A rampant United States swept past Japan to their seventh straight women’s basketball crown Sunday, with Sue Bird and Diana Taurasi collecting their fifth Olympic gold medals to cap remarkable careers.
Brittney Griner scored a game-high 30 points with five rebounds and two assists as the hosts were overpowered 90-75 by a team that stretched their Olympic win streak to 55 games dating back to their last defeat in the 1992 semis.
They went to half-time with a 50-39 lead and there was no stopping them, with a valiant Japan settling for second place and a best-ever Olympic finish.
Beating the Americans in Saitama was always going to be a huge ask, with the USA one of the most dominant teams in Olympic sporting history.
They had won eight out of the past nine Olympic titles heading into the final.
Their only blemishes in the history of the tournament were a silver behind the Soviet Union at the inaugural event in 1976 and bronze in 1992.

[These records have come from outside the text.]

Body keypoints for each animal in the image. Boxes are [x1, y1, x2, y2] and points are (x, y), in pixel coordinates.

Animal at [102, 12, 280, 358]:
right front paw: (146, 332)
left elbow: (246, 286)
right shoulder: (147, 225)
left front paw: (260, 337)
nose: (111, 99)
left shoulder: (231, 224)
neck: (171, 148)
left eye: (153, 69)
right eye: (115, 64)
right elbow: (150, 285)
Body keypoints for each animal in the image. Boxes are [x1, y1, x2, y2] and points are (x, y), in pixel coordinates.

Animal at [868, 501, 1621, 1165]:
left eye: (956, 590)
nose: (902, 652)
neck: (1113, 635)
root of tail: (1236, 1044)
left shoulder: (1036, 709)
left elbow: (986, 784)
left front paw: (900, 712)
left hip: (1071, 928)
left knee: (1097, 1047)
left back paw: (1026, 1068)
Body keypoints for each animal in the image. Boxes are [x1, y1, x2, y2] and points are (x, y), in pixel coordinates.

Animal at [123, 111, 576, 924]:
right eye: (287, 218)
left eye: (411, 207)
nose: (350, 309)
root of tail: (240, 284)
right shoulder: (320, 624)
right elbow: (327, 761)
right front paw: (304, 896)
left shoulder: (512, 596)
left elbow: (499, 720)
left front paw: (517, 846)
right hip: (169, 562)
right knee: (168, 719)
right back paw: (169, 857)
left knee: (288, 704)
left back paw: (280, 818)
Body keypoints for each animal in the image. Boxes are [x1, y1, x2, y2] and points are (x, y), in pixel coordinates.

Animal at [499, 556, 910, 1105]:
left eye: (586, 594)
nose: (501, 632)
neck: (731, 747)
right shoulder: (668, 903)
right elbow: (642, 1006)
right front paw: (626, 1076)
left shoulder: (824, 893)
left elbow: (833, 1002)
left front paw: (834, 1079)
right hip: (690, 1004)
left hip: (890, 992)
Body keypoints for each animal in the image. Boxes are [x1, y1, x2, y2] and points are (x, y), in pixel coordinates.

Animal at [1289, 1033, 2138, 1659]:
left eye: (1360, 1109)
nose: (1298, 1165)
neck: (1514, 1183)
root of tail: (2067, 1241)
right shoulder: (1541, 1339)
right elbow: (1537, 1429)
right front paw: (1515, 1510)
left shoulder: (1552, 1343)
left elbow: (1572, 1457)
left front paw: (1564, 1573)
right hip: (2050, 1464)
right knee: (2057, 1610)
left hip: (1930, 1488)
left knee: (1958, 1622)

Bird, 40, and Taurasi, 39, both scored early buckets as the US raced to a 13-point lead against a nervous Japan, closing out the first quarter with a 23-14 advantage and Griner already into double digits.
Japan stabilised and began making some shots but they again struggled with Griner’s 6ft 7ins (2.01 metres) height in the paint as the US picked her out repeatedly and she went 9-of-10 from the floor.
They took a 50-39 lead into the second half and built it into a 75-56 edge heading into the final stretch, with A’ja Wilson contributing 19 points and five assists for the game.
Japan were led by Maki Takada with 17 points, but the US successfully restricted the dangerous Rui Machida to just six assists, after she made an incredible 18 in the semi-finals to set a new Olympic women’s game record.
The Americans’ seventh title equalled the longest ever streak by a team in any Olympic sport—matching the feat of the US men’s basketball team between 1936 and 1968.
Bird, who has won four WNBA titles with the Seattle Storm, and Taurasi, who has led the Phoenix Mercury to three WNBA championships, have been front and centre during the past five.
The pair won their first gold at Athens in 2004 as two of the youngest players on a team that also featured Dawn Staley, who claimed three gold as a player and is now the national coach.